ECLI:NL:RBBRE:2011:BU7236

Rechtbank Breda

Datum uitspraak
9 september 2011
Publicatiedatum
5 april 2013
Zaaknummer
11/2291
Instantie
Rechtbank Breda
Type
Uitspraak
Procedures
  • Eerste aanleg - enkelvoudig
Rechters
Vindplaatsen
  • Rechtspraak.nl
AI samenvatting door LexboostAutomatisch gegenereerd

Toekenning van tegemoetkoming op grond van het Besluit tegemoetkoming chronisch zieken en gehandicapten

In deze zaak heeft de Rechtbank Breda op 9 september 2011 uitspraak gedaan in een geschil tussen eiseres, een vrouw geboren in 1918 met een psychogeriatrische aandoening, en het Centraal Administratie Kantoor (CAK) over de hoogte van de tegemoetkoming op grond van het Besluit tegemoetkoming chronisch zieken en gehandicapten (Btcg). Eiseres had bezwaar gemaakt tegen het besluit van 21 oktober 2010, waarin haar een tegemoetkoming van € 150,- was toegekend voor het jaar 2009. Eiseres was in dat jaar voor meer dan 26 weken geïndiceerd voor verblijf in een instelling, maar ontving feitelijk zorg thuis. De rechtbank oordeelde dat de regeling geen ruimte biedt voor afwijkingen van de gestelde voorwaarden. De rechtbank concludeerde dat eiseres niet voldeed aan de voorwaarden voor een hogere tegemoetkoming van € 350,- en verklaarde het beroep ongegrond. De uitspraak benadrukt dat de indicatie voor verblijf in een instelling leidend is, ongeacht de feitelijke zorgsituatie van de eiseres. De rechtbank heeft geen aanleiding gezien voor een proceskostenveroordeling en heeft partijen geïnformeerd over de mogelijkheid tot hoger beroep bij de Centrale Raad van Beroep.
★ ★ ★ ★
▸ **OPDRACHT**:
Hoe hoog was volgens de tekst over de uitspraak van de Rechtbank Breda de tegemoetkoming die het besluit van 21 oktober 2010 eiseres voor 2009 toekende? De rijen die nu volgen zijn afzonderlijk materiaal en horen niet bij de tekst.
★ ★ ★ ★
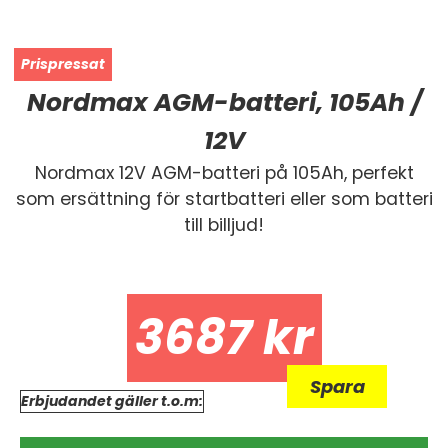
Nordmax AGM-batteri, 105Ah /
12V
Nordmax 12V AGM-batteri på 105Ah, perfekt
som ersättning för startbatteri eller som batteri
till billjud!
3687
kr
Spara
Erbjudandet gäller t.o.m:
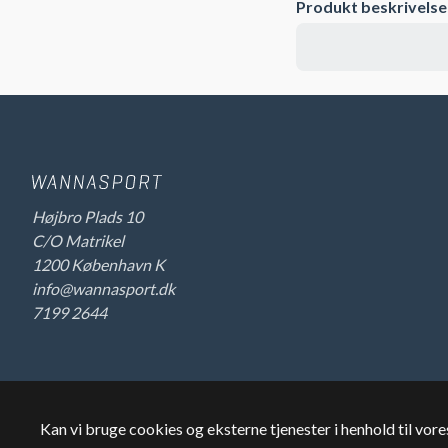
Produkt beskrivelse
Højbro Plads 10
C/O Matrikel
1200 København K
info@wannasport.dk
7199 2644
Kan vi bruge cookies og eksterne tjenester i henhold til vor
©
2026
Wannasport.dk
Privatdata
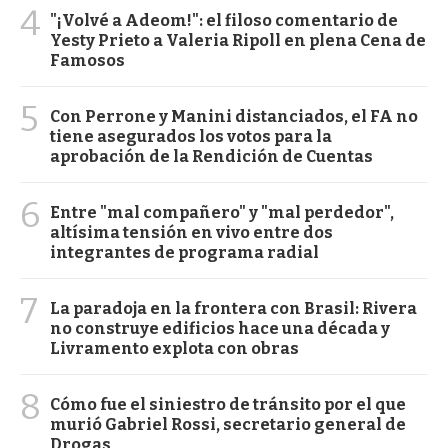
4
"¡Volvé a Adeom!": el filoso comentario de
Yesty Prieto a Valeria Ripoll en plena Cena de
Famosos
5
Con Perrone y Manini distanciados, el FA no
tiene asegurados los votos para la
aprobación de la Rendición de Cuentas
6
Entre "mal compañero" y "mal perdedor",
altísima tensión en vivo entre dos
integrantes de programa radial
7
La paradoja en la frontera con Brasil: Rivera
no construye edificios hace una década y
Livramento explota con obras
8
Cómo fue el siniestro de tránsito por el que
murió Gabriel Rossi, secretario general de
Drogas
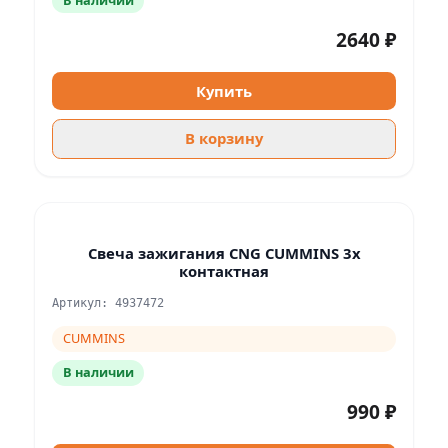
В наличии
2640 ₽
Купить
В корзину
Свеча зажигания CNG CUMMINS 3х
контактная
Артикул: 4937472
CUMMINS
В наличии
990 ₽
★ ★ ★ ★
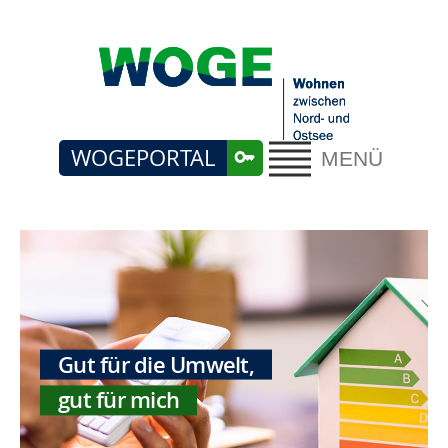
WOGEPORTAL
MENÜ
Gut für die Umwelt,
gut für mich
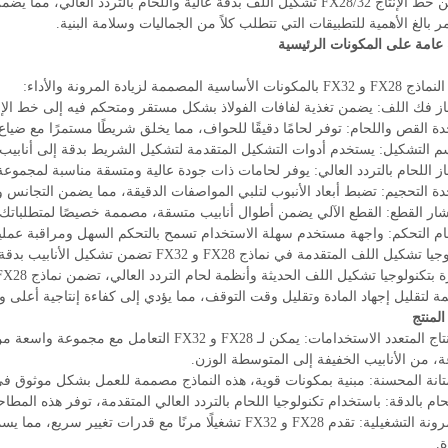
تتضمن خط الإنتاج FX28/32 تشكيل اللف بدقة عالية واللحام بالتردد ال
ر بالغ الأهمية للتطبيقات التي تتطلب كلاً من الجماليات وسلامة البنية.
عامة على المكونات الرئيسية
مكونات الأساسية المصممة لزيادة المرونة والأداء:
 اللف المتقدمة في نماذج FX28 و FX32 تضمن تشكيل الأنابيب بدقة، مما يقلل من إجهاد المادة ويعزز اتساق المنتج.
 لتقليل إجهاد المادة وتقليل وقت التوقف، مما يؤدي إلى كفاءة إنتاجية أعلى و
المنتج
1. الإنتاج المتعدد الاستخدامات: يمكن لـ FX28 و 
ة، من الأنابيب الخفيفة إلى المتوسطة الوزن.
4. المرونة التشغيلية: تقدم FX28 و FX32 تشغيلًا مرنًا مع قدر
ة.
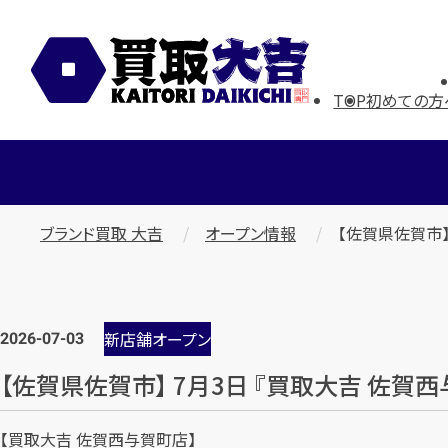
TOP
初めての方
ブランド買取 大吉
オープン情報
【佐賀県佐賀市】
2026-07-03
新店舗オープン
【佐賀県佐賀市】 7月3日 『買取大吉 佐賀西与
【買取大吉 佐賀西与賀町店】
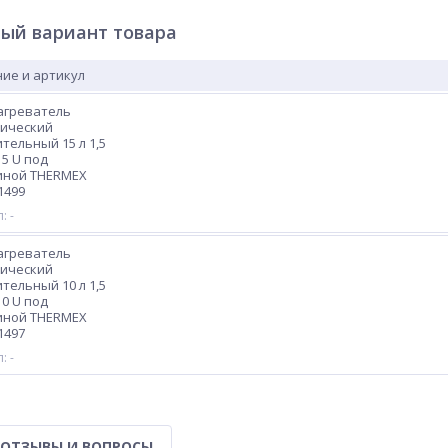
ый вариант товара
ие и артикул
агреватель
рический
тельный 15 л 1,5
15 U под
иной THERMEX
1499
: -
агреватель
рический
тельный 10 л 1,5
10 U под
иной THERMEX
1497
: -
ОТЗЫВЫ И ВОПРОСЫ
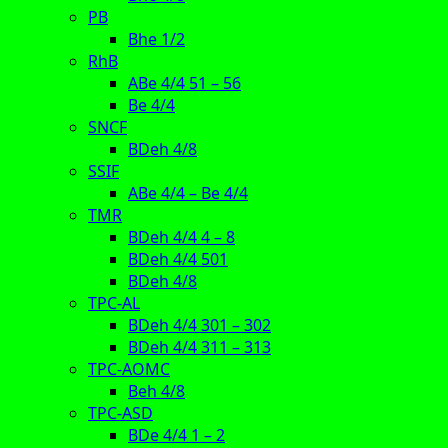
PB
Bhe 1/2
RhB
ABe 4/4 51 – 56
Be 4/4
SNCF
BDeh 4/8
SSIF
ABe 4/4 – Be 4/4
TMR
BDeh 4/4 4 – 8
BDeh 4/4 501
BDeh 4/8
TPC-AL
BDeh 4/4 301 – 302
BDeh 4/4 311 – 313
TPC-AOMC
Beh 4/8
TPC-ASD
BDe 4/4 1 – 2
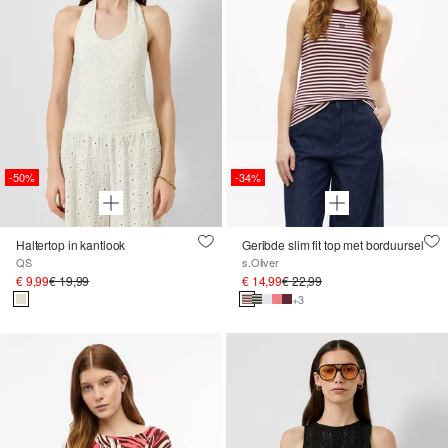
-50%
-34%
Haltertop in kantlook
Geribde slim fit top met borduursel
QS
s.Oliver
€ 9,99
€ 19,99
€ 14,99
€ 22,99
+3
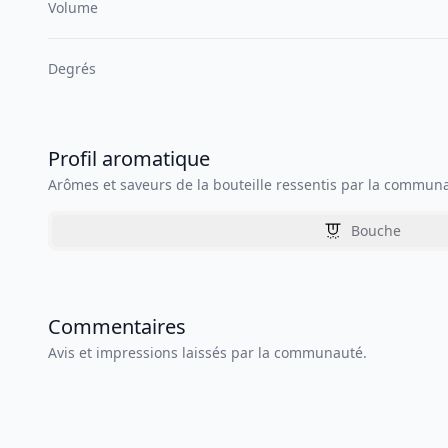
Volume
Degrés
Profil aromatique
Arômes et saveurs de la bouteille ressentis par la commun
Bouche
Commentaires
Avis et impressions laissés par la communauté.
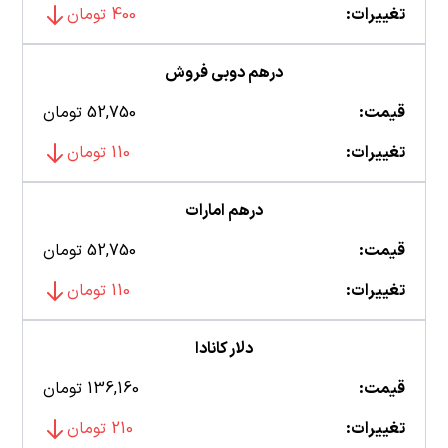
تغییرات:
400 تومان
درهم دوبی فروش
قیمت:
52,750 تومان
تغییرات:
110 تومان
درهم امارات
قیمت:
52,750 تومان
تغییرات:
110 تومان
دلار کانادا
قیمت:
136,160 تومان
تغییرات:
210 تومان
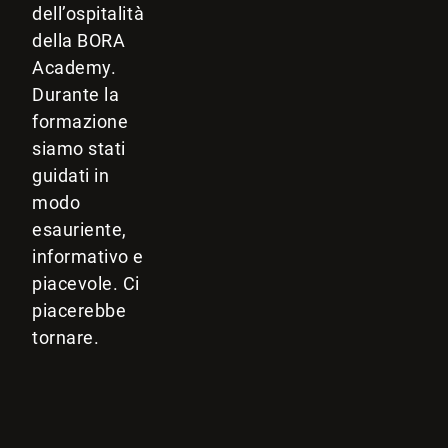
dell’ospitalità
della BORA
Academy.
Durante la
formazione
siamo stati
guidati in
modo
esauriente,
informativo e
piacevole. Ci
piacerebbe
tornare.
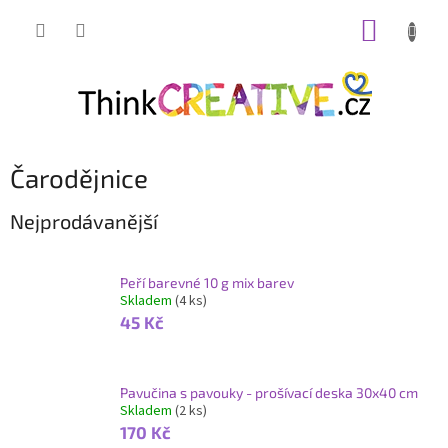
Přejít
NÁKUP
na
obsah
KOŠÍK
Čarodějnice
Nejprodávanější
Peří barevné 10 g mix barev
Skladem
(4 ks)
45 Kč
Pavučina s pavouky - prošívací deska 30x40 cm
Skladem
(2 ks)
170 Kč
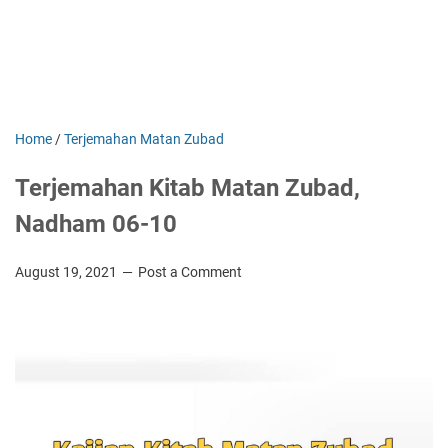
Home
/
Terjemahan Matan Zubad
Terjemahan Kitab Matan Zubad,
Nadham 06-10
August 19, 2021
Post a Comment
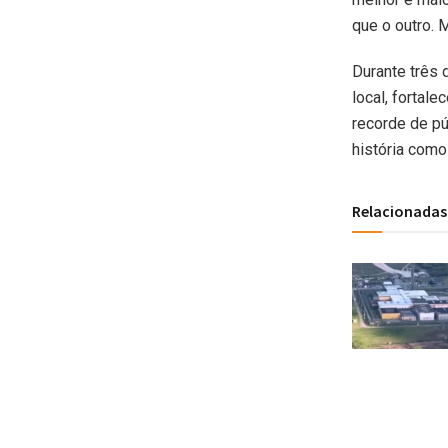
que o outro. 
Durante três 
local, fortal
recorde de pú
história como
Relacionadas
★ ★ ★ ★
▸ **ANTWOORD**:
€ 150,-